DATA FOR THE TASK:

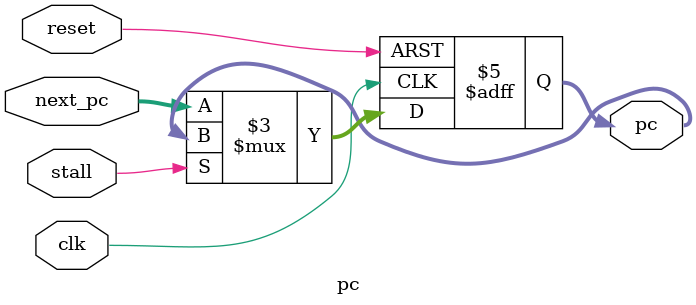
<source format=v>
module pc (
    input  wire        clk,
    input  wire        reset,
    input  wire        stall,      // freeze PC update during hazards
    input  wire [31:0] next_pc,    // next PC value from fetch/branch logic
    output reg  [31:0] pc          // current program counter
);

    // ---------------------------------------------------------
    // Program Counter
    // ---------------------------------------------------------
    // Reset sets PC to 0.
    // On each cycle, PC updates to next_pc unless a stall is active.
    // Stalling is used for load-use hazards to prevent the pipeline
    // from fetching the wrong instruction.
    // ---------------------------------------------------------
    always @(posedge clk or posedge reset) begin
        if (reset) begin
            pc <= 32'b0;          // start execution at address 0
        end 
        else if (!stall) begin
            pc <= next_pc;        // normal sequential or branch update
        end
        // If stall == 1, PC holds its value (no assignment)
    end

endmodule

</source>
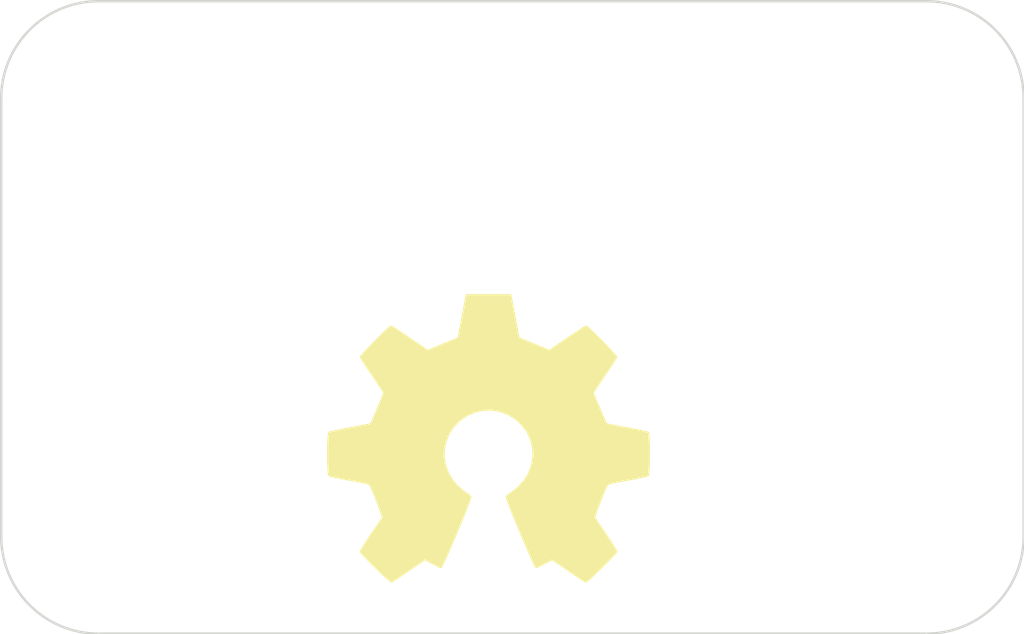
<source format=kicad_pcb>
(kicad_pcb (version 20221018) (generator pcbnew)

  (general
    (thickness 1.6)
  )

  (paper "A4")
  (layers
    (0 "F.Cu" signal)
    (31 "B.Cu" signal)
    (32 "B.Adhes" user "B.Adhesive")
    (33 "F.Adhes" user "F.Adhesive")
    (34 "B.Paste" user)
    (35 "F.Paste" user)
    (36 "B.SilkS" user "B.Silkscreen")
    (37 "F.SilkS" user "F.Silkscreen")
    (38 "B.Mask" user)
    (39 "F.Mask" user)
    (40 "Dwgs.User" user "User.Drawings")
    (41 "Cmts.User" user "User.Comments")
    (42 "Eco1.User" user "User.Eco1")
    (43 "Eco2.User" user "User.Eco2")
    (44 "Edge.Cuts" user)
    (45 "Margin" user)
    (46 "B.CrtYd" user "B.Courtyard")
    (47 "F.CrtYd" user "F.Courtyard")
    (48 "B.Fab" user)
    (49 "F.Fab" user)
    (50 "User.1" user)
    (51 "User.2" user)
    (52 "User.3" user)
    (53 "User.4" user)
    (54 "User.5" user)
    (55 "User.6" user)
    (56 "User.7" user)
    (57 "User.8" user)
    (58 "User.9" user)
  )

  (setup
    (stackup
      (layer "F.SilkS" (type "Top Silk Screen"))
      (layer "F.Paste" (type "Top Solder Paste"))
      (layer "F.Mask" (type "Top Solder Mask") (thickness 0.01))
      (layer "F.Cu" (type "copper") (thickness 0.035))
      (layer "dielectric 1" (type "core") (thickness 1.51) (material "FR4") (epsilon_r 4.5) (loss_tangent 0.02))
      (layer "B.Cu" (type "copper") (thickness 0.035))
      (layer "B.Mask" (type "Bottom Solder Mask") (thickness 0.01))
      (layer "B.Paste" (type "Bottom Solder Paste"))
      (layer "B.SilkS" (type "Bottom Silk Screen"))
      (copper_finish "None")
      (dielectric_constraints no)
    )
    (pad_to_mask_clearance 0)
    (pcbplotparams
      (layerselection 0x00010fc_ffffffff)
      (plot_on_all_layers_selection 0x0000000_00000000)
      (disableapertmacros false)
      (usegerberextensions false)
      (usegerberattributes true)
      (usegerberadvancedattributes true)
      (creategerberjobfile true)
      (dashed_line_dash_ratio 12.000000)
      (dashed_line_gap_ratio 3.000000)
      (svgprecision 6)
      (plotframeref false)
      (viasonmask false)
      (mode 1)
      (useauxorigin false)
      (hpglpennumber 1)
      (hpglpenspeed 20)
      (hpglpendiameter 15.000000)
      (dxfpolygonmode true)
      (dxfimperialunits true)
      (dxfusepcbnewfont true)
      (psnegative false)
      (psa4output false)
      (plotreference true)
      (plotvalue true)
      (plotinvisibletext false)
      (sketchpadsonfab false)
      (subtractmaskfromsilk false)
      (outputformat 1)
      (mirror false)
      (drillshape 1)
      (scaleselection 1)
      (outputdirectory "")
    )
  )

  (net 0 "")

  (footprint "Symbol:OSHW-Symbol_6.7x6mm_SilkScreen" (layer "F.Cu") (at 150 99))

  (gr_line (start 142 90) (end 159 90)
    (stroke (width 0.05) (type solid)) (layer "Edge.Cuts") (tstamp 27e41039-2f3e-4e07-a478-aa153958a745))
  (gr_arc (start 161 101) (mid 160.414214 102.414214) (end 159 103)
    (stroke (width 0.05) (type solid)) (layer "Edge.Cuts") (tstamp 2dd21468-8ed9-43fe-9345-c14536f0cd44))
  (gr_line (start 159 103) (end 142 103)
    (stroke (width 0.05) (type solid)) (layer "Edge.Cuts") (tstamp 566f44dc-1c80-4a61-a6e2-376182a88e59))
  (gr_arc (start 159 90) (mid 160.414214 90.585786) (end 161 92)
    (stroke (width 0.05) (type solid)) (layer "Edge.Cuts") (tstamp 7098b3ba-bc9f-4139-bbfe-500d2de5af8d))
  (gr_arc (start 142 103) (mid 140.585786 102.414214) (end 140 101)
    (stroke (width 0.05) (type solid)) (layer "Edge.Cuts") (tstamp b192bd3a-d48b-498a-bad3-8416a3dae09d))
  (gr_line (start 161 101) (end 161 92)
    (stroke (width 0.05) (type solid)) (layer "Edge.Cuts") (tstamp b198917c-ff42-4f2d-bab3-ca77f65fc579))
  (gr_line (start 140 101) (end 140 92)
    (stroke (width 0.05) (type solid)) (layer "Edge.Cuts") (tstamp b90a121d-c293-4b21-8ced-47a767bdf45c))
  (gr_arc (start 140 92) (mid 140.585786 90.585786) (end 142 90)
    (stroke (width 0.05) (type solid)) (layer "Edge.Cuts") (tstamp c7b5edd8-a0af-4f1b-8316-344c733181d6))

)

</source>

TO-DO ITEM: From the line containing "(sketchpadsonfab false)" to the final line above, output everything. Change nothing and add nothing.

SOLVED EXERCISE:
      (sketchpadsonfab false)
      (subtractmaskfromsilk false)
      (outputformat 1)
      (mirror false)
      (drillshape 1)
      (scaleselection 1)
      (outputdirectory "")
    )
  )

  (net 0 "")

  (footprint "Symbol:OSHW-Symbol_6.7x6mm_SilkScreen" (layer "F.Cu") (at 150 99))

  (gr_line (start 142 90) (end 159 90)
    (stroke (width 0.05) (type solid)) (layer "Edge.Cuts") (tstamp 27e41039-2f3e-4e07-a478-aa153958a745))
  (gr_arc (start 161 101) (mid 160.414214 102.414214) (end 159 103)
    (stroke (width 0.05) (type solid)) (layer "Edge.Cuts") (tstamp 2dd21468-8ed9-43fe-9345-c14536f0cd44))
  (gr_line (start 159 103) (end 142 103)
    (stroke (width 0.05) (type solid)) (layer "Edge.Cuts") (tstamp 566f44dc-1c80-4a61-a6e2-376182a88e59))
  (gr_arc (start 159 90) (mid 160.414214 90.585786) (end 161 92)
    (stroke (width 0.05) (type solid)) (layer "Edge.Cuts") (tstamp 7098b3ba-bc9f-4139-bbfe-500d2de5af8d))
  (gr_arc (start 142 103) (mid 140.585786 102.414214) (end 140 101)
    (stroke (width 0.05) (type solid)) (layer "Edge.Cuts") (tstamp b192bd3a-d48b-498a-bad3-8416a3dae09d))
  (gr_line (start 161 101) (end 161 92)
    (stroke (width 0.05) (type solid)) (layer "Edge.Cuts") (tstamp b198917c-ff42-4f2d-bab3-ca77f65fc579))
  (gr_line (start 140 101) (end 140 92)
    (stroke (width 0.05) (type solid)) (layer "Edge.Cuts") (tstamp b90a121d-c293-4b21-8ced-47a767bdf45c))
  (gr_arc (start 140 92) (mid 140.585786 90.585786) (end 142 90)
    (stroke (width 0.05) (type solid)) (layer "Edge.Cuts") (tstamp c7b5edd8-a0af-4f1b-8316-344c733181d6))

)

</source>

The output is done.